Format the data from the line with "Total Docs. (3years)" to the line with "List the series" as a Markdown table with the columns No. and Line, numbering each row and omitting blank lines.

____ Provided records

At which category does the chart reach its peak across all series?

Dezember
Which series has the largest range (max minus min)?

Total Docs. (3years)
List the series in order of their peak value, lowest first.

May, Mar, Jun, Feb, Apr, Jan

________
____ Provided records

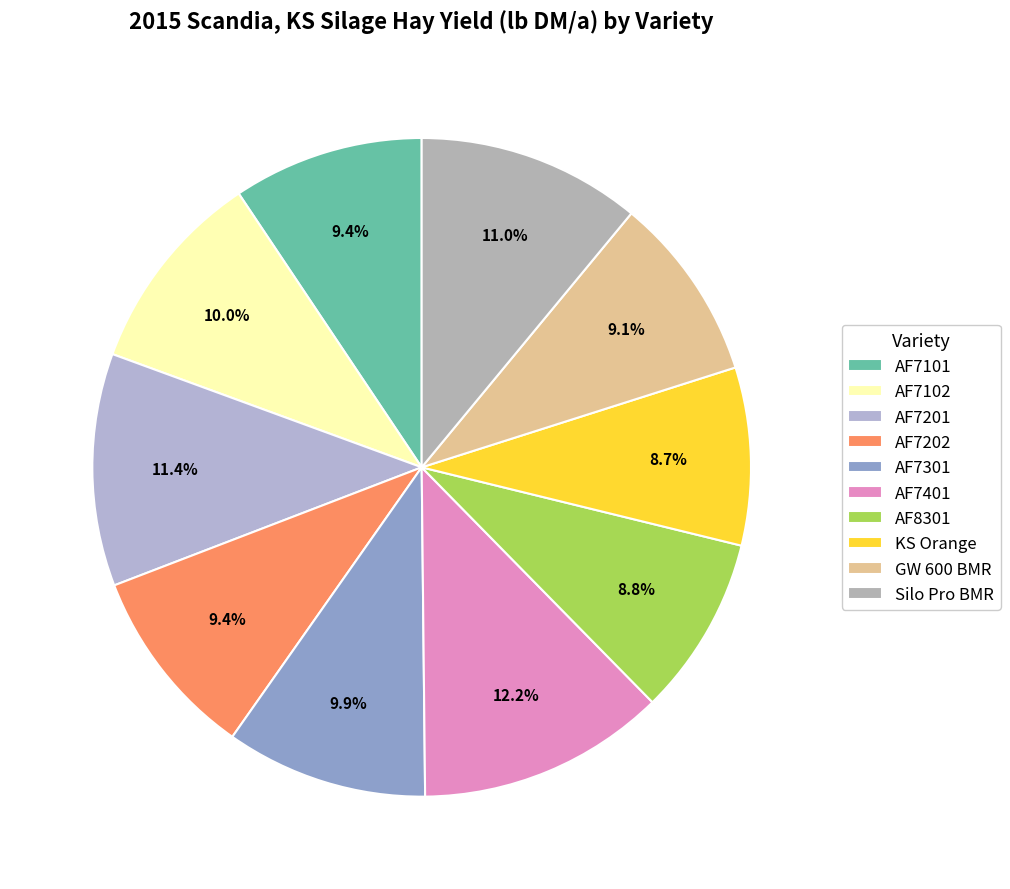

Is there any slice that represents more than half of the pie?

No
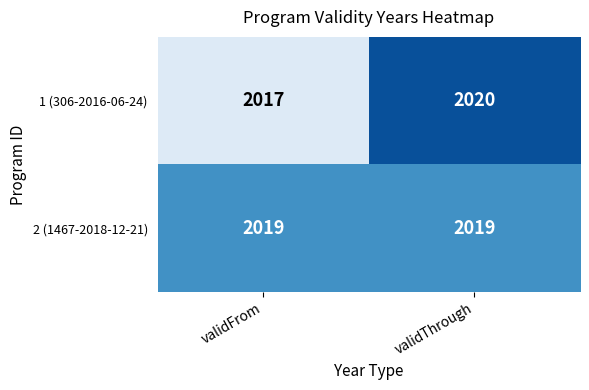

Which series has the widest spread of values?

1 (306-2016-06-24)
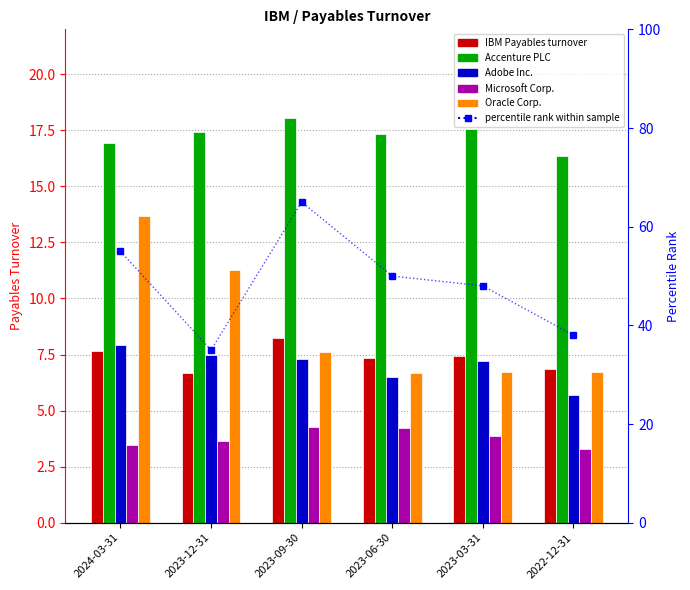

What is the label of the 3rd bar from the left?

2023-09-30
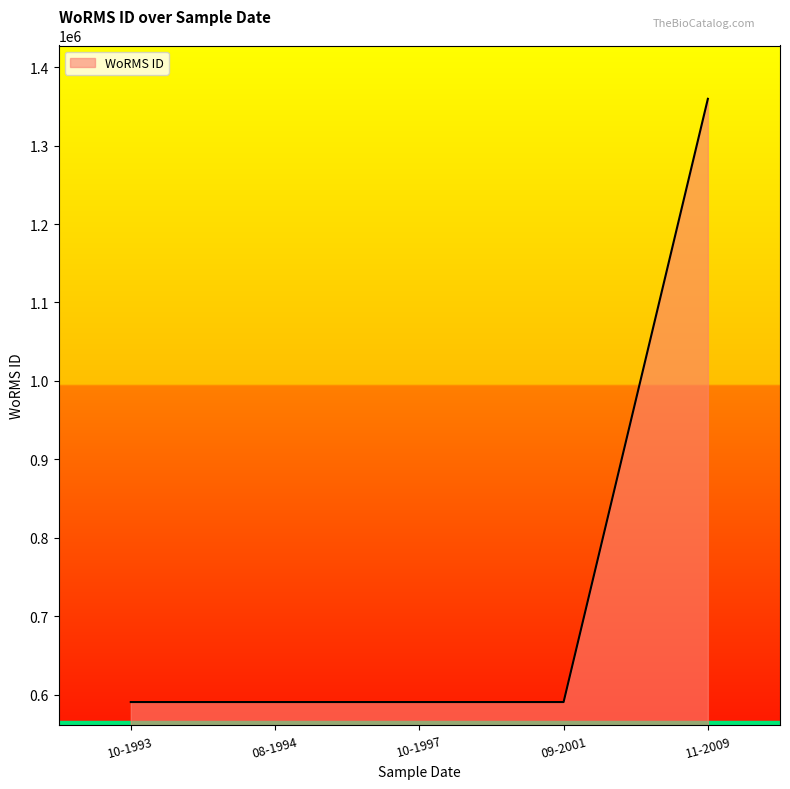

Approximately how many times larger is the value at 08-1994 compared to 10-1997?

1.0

________
____ Provided records

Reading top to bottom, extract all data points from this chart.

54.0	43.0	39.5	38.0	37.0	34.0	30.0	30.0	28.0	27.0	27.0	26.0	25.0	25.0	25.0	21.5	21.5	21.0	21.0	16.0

________

* Result
| No. | Line |
|---|---|
| 1 | Total Docs. (3years) |
| 2 | List the series in order of their peak value, lowest first. |